**PASSAGE FOR REVIEW:**
To work out whether comments have been made on an article, we run the following SQL:

$getcomments = “SELECT * FROM article WHERE
artchild='”.$row_articles['artid'].”‘”;
if(!$theResult=mysql_query($getcomments)){
echo mysql_error();
}else{
$num_comments=mysql_num_rows($theResult);
echo $num_comments;
}

The ‘”.$row_articles['artid'].”’ refers to the article ID retrieved from “$query1.” Then we just count the number of rows returned as in the line “$num_comments=mysql_num_rows($theResult);” and display that number.

If you look towards the right in the screen shot below, you will notice a list of topics displayed. This is achieved by the following SQL:

$query=”Select *,COUNT(*) FROM article INNER JOIN categories ON
categoryID=catid WHERE DATE_SUB(CURDATE(),INTERVAL 30 DAY) GROUP
BY title DESC LIMIT 10 “;
$blog = mysql_query($query) or die(mysql_error());
$num_blog = mysql_num_rows($blog);

Again this SQL just retrieves the articles from the database and joins the category information on the articles. We need the category info because we are going to show the title of the articles and in what category they were posted.

**THE DATA:**

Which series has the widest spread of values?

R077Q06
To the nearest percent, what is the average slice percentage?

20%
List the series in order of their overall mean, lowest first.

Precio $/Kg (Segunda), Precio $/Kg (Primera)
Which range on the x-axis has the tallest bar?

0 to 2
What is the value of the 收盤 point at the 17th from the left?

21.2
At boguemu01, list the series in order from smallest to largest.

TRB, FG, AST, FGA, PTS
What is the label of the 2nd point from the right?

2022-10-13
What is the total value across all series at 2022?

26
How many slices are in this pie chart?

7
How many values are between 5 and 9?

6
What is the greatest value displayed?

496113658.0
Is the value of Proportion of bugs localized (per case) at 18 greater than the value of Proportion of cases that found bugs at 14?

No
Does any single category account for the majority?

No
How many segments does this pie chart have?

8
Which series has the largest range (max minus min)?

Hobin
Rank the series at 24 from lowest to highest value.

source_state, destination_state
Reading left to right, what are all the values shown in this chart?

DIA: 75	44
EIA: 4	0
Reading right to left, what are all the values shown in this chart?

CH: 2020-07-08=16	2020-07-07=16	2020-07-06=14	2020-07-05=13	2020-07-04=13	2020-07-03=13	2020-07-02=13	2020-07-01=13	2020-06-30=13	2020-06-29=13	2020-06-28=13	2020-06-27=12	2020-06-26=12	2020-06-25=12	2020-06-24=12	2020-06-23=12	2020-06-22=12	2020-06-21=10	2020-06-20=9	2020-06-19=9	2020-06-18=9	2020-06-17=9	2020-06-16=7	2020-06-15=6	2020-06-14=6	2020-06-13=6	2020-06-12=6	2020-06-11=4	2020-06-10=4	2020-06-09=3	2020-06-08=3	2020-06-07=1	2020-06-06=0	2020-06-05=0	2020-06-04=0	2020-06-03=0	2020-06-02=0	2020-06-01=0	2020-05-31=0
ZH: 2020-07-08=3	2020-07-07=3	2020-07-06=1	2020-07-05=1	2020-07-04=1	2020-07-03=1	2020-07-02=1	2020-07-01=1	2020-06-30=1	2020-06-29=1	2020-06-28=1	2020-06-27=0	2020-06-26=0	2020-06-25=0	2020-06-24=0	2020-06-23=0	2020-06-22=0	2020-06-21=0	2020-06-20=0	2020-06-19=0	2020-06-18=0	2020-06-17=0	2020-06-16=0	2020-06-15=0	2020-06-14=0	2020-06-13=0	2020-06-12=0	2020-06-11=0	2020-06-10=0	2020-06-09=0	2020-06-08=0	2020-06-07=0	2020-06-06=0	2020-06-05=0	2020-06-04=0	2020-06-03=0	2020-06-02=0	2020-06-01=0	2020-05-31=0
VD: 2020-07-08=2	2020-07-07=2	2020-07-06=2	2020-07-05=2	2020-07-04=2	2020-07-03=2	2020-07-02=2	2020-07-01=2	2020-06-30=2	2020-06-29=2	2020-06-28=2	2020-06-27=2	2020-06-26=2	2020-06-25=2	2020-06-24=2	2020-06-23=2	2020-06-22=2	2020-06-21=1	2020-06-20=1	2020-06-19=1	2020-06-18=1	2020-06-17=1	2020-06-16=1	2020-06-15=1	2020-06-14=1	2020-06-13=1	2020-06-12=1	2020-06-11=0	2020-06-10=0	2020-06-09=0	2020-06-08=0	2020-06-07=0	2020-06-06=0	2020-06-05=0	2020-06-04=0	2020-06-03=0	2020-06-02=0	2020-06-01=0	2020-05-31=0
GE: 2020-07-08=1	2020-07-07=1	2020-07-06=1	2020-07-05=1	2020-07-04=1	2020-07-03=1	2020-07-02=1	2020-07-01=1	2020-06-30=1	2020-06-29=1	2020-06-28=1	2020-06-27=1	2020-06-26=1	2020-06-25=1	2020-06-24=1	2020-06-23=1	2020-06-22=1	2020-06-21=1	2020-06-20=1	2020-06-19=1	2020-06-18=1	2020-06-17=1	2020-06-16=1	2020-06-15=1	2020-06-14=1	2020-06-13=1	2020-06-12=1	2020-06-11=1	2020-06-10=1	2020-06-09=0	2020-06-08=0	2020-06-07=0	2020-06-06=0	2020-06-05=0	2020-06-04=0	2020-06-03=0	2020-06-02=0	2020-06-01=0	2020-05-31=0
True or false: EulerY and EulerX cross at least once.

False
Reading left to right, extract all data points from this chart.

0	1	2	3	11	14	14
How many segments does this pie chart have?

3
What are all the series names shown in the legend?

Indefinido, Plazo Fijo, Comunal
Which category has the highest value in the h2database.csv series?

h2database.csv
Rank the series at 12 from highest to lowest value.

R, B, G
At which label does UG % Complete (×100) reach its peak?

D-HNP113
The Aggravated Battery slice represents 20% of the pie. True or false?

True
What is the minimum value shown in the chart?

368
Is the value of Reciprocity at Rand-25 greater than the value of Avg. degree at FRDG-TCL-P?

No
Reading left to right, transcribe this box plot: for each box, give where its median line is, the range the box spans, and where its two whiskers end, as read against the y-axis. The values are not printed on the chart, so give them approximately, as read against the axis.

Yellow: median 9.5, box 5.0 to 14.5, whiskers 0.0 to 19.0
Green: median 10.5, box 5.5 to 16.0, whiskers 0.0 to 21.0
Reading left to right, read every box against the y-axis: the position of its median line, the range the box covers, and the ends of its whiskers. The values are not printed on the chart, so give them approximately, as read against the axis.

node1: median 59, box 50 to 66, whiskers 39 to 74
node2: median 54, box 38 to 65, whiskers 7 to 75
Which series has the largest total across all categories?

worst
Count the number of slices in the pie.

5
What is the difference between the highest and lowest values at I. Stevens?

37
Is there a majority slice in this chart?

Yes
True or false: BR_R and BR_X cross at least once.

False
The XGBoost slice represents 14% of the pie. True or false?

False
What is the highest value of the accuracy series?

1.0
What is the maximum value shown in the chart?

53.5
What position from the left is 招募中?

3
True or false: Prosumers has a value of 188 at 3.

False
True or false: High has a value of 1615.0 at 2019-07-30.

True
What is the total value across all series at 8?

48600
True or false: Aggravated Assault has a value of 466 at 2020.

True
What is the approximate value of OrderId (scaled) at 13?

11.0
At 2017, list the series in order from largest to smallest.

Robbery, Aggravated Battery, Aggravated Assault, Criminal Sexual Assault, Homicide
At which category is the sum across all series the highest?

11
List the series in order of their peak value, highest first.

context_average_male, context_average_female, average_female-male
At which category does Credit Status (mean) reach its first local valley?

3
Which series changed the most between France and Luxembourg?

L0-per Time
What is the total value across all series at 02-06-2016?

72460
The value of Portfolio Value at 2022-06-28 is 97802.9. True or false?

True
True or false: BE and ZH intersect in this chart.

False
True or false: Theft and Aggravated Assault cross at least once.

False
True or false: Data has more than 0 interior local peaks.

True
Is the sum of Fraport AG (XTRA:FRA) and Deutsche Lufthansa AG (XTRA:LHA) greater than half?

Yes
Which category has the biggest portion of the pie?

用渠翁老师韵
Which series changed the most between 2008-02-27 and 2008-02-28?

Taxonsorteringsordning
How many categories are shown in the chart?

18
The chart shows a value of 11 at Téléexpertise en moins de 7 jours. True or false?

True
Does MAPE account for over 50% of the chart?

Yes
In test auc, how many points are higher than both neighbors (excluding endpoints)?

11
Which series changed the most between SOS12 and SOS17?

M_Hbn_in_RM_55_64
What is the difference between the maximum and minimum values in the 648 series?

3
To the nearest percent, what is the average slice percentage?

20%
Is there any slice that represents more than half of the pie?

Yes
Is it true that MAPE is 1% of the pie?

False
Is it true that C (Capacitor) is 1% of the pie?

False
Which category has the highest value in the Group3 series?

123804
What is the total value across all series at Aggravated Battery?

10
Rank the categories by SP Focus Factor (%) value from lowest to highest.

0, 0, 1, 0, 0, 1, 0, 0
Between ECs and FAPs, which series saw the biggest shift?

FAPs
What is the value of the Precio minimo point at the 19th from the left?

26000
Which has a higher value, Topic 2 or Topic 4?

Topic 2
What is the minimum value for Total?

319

**WHAT IS EXPECTED:**
Write out the stretch of the PHP comment-count passage from "To work out" through "display that number." again, swapping "$num_comments" for "$comment_total".

**FINISHED TASK:**
To work out whether comments have been made on an article, we run the following SQL:

$getcomments = “SELECT * FROM article WHERE
artchild='”.$row_articles['artid'].”‘”;
if(!$theResult=mysql_query($getcomments)){
echo mysql_error();
}else{
$comment_total=mysql_num_rows($theResult);
echo $comment_total;
}

The ‘”.$row_articles['artid'].”’ refers to the article ID retrieved from “$query1.” Then we just count the number of rows returned as in the line “$comment_total=mysql_num_rows($theResult);” and display that number.